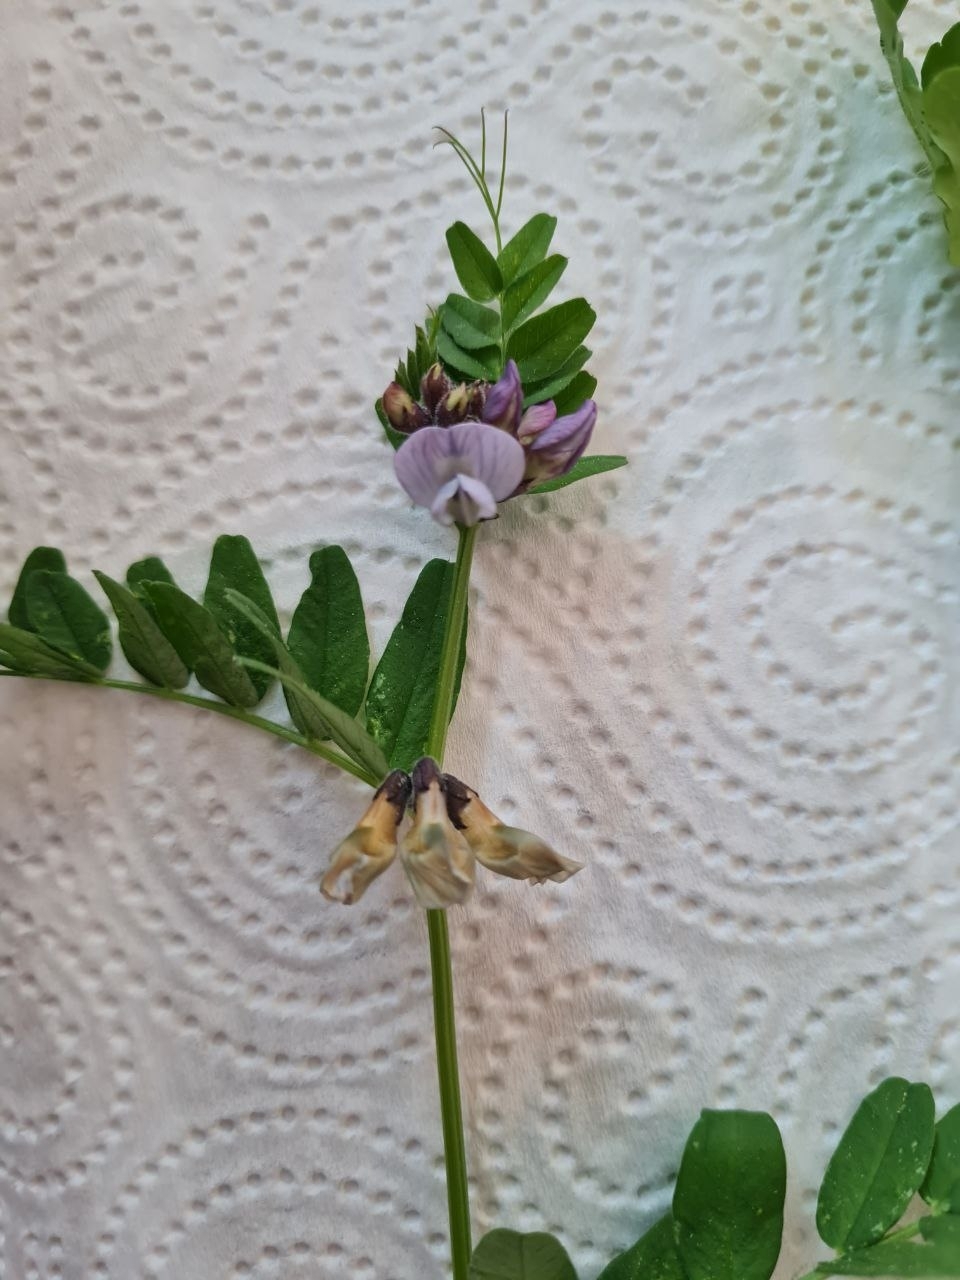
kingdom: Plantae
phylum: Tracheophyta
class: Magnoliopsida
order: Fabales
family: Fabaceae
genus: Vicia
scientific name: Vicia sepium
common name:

★ ★ ★

Required work: Rewrite the data above with "common name" swapped for "vernacular name" and every other line kept as it is. Leave out the pictures.

Solution for this problem:
kingdom: Plantae
phylum: Tracheophyta
class: Magnoliopsida
order: Fabales
family: Fabaceae
genus: Vicia
scientific name: Vicia sepium
vernacular name:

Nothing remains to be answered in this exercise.